03-Masih sama.

10.6K 899 30
                                    

"Dimana para tetuah?"

"Di dalam, Tuan. Mereka sedang menunggu kedatangan utusan. Temui mereka di hall ruangan."

Penjaga yang menemani kami pun mengangguk dan berjalan masuk menuju bangunan yang masih kokoh. Segera saja kami mengikutinya dari belakang dengan gesit. Agar tidak ketinggalannya jejaknya. Dadaku bergerak naik turun untuk mengatur napasku yang tak teratur. Penjaga ini sungguh gesit. Gerakannya sangat cepat. Anggota teamku juga sangat cepat mengikutinya. Seketika aku berpikir ini aku yang lamban atau mereka yang terlalu gesit?

Aku tertinggal dengan jarak cukup satu meter dibelakang mereka. Aku sungguh lelah. Apakah Hall itu masih jauh? Saat tubuhku limbung, aku merasakan tangan hangat yang memegang erat lenganku. Lalu, menarik pergelangan tanganku. Sehingga aku terseret untuk mempercepat jalanku. Rasanya aku ingin berteriak padanya bahwa aku lelah berjalan sedari tadi. Namun, aku yakin dia tak akan menggubrisku. Karena dia adalah Alden.

"Selamat malam."

Kami memasuki ruangan itu dengan hati-hati dan menunjukkan rasa hormat. Aku yang berada di tengah hanya bisa meringis menatap pergelangan tanganku yang sedikit memerah karena terlalu lama digenggam oleh Alden. Tapi, melihat para tetuah di depan, membuatku lupa akan merah itu.

"Selamat datang di Ibukota sihir para penyihir muda. Kalian adalah yang terhormat, diutus kemari."

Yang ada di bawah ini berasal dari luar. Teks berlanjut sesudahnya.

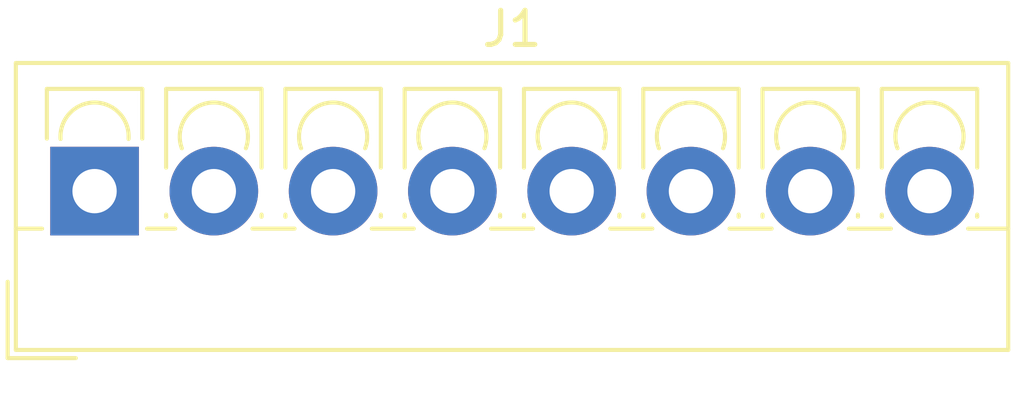
<source format=kicad_pcb>
(kicad_pcb
	(version 20240108)
	(generator "pcbnew")
	(generator_version "8.0")
	(general
		(thickness 1.6)
		(legacy_teardrops no)
	)
	(paper "A4")
	(layers
		(0 "F.Cu" signal)
		(31 "B.Cu" signal)
		(32 "B.Adhes" user "B.Adhesive")
		(33 "F.Adhes" user "F.Adhesive")
		(34 "B.Paste" user)
		(35 "F.Paste" user)
		(36 "B.SilkS" user "B.Silkscreen")
		(37 "F.SilkS" user "F.Silkscreen")
		(38 "B.Mask" user)
		(39 "F.Mask" user)
		(40 "Dwgs.User" user "User.Drawings")
		(41 "Cmts.User" user "User.Comments")
		(42 "Eco1.User" user "User.Eco1")
		(43 "Eco2.User" user "User.Eco2")
		(44 "Edge.Cuts" user)
		(45 "Margin" user)
		(46 "B.CrtYd" user "B.Courtyard")
		(47 "F.CrtYd" user "F.Courtyard")
		(48 "B.Fab" user)
		(49 "F.Fab" user)
		(50 "User.1" user)
		(51 "User.2" user)
		(52 "User.3" user)
		(53 "User.4" user)
		(54 "User.5" user)
		(55 "User.6" user)
		(56 "User.7" user)
		(57 "User.8" user)
		(58 "User.9" user)
	)
	(setup
		(pad_to_mask_clearance 0)
		(allow_soldermask_bridges_in_footprints no)
		(pcbplotparams
			(layerselection 0x00010fc_ffffffff)
			(plot_on_all_layers_selection 0x0000000_00000000)
			(disableapertmacros no)
			(usegerberextensions no)
			(usegerberattributes yes)
			(usegerberadvancedattributes yes)
			(creategerberjobfile yes)
			(dashed_line_dash_ratio 12.000000)
			(dashed_line_gap_ratio 3.000000)
			(svgprecision 4)
			(plotframeref no)
			(viasonmask no)
			(mode 1)
			(useauxorigin no)
			(hpglpennumber 1)
			(hpglpenspeed 20)
			(hpglpendiameter 15.000000)
			(pdf_front_fp_property_popups yes)
			(pdf_back_fp_property_popups yes)
			(dxfpolygonmode yes)
			(dxfimperialunits yes)
			(dxfusepcbnewfont yes)
			(psnegative no)
			(psa4output no)
			(plotreference yes)
			(plotvalue yes)
			(plotfptext yes)
			(plotinvisibletext no)
			(sketchpadsonfab no)
			(subtractmaskfromsilk no)
			(outputformat 1)
			(mirror no)
			(drillshape 1)
			(scaleselection 1)
			(outputdirectory "")
		)
	)
	(net 0 "")
	(net 1 "Vdrive")
	(net 2 "VAC")
	(net 3 "GND")
	(net 4 "GNDPWR")
	(net 5 "MISO")
	(net 6 "CLK")
	(net 7 "+5V")
	(net 8 "MOSI")
	(footprint "TerminalBlock_4Ucon:TerminalBlock_4Ucon_1x08_P3.50mm_Vertical" (layer "F.Cu") (at 45 30))
)

</source>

Kami menundukkan kepala sebagai rasa hormat kepada tiga orang tetuah itu. Wajahnya sudah sangat renta. Tapi, mereka nampak gagah dan berseri. Namun, gagah itu tertutupi oleh keriputan diwajahnya. Para tetuah itu berjumlah tiga orang, semuanya laki-laki. Yang paling depan memakai topi penyihir dengan syal merah di lehernya. Disebelah kanannya ada tetuah yang memakai syal biru. Di sebelah kirinya memakai syal cokelat.

"Perkenalkan, aku tetuah yang paling tua diantara tetuah, namaku Firrey. Kekuatanku api seperti warna syalku. Di sebelahku, dengan syal biru bernama Watte, kekuatannya air. Disebelah kiriku adalah Tann, kekuatannya adalah tanah,"

Aku mengangguk perlahan. Ternyata syal yang mereka pakai mempunyai arti masing-masing. "Ada yang tau mengapa kalian diutus kemari?" tanya Tann mengamati kami semua. Kami serentak saling berpandangan, memberi kode siapa yang akan menjawab, lalu semua mata tertuju padaku, Huft.

"Kami hanya diberitahu jika kalian membutuhkan bantuan kami, Tuan." ucapku berhati-hati. Bagaimanapun juga, kami hanya penyihir biasa yang secara beruntung berhadapan dengan para tetuah yang sangat melindungi dirinya dari mata orang-orang penasaran.

Para tetuah itu tersenyum hangat, "Benar. Kalian diutus untuk berjaga disini, dan membuat strategi secepat-cepatnya." Aku mengerutkan keningku. Bahkan, disekolah pun belum diajari membuat strategi. "Kalian kekuatan lengkap kan?" kami mengangguk secara bersamaan. Di team Mairy ini ada beberapa kekuataan. "Bagus, aku harap kalian segera mengerti tentang sihir dan bisa membantu kami."

...•••...

Malam kedua di Ibukota sihir. Semuanya masih biasa saja. Belum ada serangan hebat yang membutuhkan penanganan lebih. Semuanya masih bisa dibawah pengendali penjaga Ibukota. Dan, yah. Disinilah kami, duduk tak tentu arah, seperti orang merantau yang tak tahu akan melakukan apa selanjutnya.

Malam ini, kami memutuskan untuk berada bersama di perpustakaan Ibukota. Bukan, bukan perpustakaan utama yang menjadi tempat ilmu terbesar di sini. Namun, kami hanya pergi ke perpustakaan biasa yang berada dalam bangunan yang sama. Setidaknya, di sini bisa membuatku tenang. Dan mendapat sedikit informasi tentang semua yang terjadi ini.